Incidentally, the prophecy that had started all these adventures – namely, that Acrisius would be killed by his grandson – eventually came to pass during an athletics contest when a discus thrown by
Perseus accidentally hit Acrisius, one of the spectators, and killed him.
Perseus and Andromeda had many children, including Perses, whom they gave to
Cepheus to bring up. From Perses, the kings of Persia were said to have been
descended.
Perseus holding the decapitated head of Medusa the Gorgon, shown in the Uranographia of Johann Bode (1801). On the forehead of the Gorgon lies the star Algol, famous for its variations in light.
Algol the Demon and other stars in Perseus
In the sky, Perseus lies next to his beloved Andromeda. Nearby are her parents
Cepheus and Cassiopeia, as well as the monster, Cetus, to which she was
sacrificed. Pegasus the winged horse completes the tableau. Perseus himself is
shown holding the Gorgon’s head.
The star that Ptolemy called ‘the bright one in the Gorgon head’ is Beta Persei, named Algol from the Arabic ra’s al-ghul meaning ‘the demon’s head’. (As an aside, al-ghul is also the origin of our word alcohol – quite literally ‘the demon drink’.) Algol is the type of star known as an eclipsing binary, consisting of two
close stars that orbit each other, in this case every 2.9 days. Algol varies in
brightness as the two stars eclipse each other. Its variability was discovered
in 1669 by the Italian astronomer Geminiano Montanari. It is sometimes
speculated that the name Algol arose because the Arabs knew of its variability,
but in fact the name has its origins in Greek mythology and its variability is
simply coincidence.
The brightest star in the constellation, second-magnitude Alpha Persei, has two
alternative names. One is Mirphak (or Mirfak), from the Arabic for ‘elbow’. The other name is Algenib from the Arabic meaning ‘the side’, which is where Ptolemy described it as lying. Perseus is depicted holding
aloft his sword in his right hand. This hand is marked by a feature that
Ptolemy in the Almagest termed a ‘nebulous mass’ – in fact, a twin cluster of stars now known as the Double Cluster.
Chinese associations
In Chinese astronomy, the arc of nine stars from Eta and Gamma Persei in the
north via Alpha and Delta then heading to Mu and into Camelopardalis formed the
constellation Tianchuan, a boat in the river of the Milky Way. According to one interpretation, it was
a military vessel for the Great General of Heaven, Tianda jiangjun, who was represented by Gamma Andromedae and neighbouring stars. Lambda Persei,
the star within the arc of Tianchuan, was called Jishui, representing a build-up of water in the bilges of the boat.

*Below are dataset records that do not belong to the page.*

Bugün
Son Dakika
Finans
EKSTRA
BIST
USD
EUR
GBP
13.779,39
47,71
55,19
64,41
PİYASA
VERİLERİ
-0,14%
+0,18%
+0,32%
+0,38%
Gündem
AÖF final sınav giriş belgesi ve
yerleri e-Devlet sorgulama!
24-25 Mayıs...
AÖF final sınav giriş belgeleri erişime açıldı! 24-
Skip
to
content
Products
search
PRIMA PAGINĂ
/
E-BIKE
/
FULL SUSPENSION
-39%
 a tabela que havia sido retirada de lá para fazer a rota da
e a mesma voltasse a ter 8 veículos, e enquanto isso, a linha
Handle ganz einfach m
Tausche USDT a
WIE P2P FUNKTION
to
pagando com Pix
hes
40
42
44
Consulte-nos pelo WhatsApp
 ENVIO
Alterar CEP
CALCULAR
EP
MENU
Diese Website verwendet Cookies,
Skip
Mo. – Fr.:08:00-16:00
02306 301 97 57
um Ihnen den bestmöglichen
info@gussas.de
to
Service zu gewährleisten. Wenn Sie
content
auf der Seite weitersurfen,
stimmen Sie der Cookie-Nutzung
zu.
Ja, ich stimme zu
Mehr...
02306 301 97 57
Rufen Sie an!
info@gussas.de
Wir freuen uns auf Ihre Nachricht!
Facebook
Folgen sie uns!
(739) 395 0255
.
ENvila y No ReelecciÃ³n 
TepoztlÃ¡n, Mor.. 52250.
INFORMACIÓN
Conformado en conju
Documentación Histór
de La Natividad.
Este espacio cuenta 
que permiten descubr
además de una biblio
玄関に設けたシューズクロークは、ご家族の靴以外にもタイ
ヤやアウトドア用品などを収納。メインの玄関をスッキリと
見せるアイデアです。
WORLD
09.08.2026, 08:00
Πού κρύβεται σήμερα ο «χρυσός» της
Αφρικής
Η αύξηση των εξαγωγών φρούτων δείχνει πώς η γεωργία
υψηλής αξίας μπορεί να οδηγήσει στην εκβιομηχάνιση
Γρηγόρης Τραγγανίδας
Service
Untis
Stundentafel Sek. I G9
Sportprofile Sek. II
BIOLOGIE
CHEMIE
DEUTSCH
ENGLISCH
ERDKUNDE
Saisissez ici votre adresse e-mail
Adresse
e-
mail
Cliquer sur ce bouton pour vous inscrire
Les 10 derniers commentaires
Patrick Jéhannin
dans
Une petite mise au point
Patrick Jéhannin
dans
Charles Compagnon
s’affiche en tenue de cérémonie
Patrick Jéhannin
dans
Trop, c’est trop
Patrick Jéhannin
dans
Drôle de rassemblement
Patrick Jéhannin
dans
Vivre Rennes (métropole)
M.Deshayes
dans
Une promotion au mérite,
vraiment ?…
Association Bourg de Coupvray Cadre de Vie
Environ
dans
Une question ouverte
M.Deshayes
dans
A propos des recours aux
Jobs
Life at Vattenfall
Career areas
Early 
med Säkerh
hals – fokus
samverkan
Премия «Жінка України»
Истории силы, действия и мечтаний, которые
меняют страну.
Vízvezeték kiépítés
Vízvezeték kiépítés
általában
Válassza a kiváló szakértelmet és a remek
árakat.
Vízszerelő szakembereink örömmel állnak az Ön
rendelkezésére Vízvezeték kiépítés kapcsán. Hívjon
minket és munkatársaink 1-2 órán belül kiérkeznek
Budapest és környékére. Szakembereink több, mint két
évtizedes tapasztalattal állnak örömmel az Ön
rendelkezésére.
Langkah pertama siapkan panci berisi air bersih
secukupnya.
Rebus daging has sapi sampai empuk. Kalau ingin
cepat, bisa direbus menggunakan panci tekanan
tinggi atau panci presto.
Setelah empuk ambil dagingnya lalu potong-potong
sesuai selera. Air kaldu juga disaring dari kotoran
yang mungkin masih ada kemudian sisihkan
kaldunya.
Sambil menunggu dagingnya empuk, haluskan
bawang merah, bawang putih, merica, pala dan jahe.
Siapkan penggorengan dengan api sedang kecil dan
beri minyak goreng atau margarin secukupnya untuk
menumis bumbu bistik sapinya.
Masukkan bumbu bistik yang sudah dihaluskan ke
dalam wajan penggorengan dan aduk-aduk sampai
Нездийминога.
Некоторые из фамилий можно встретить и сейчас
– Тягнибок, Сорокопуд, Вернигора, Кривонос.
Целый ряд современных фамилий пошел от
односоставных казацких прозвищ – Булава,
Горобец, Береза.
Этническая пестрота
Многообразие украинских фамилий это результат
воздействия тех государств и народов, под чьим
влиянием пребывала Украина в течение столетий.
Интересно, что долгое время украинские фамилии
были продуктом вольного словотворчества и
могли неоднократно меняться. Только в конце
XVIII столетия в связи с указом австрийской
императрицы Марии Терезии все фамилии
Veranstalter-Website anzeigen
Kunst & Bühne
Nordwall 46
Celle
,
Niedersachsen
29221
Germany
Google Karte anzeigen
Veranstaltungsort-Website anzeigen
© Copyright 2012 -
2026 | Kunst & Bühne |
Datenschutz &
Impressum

A fainter arc of eight stars from either 11 or 9 Persei in the north via Tau,
Iota, Kappa, Beta (Algol), Rho and 16 to 12 Persei formed Daling, a large tomb or mausoleum. The star within this arc, Pi Persei, was called Jishi, referring to a pile of dead bodies in the mausoleum. (R. H. Allen wrongly
identified Jishi as Algol in his book Star Names.) In the south of the present-day constellation, the hook-shaped group of six
stars from Nu and Epsilon to Omicron and 40 Persei formed Juanshe, representing a curled tongue. One star within the arc, 42 Persei, was called Tianchan, referring to slander and gossip, presumably spread by the wagging tongue.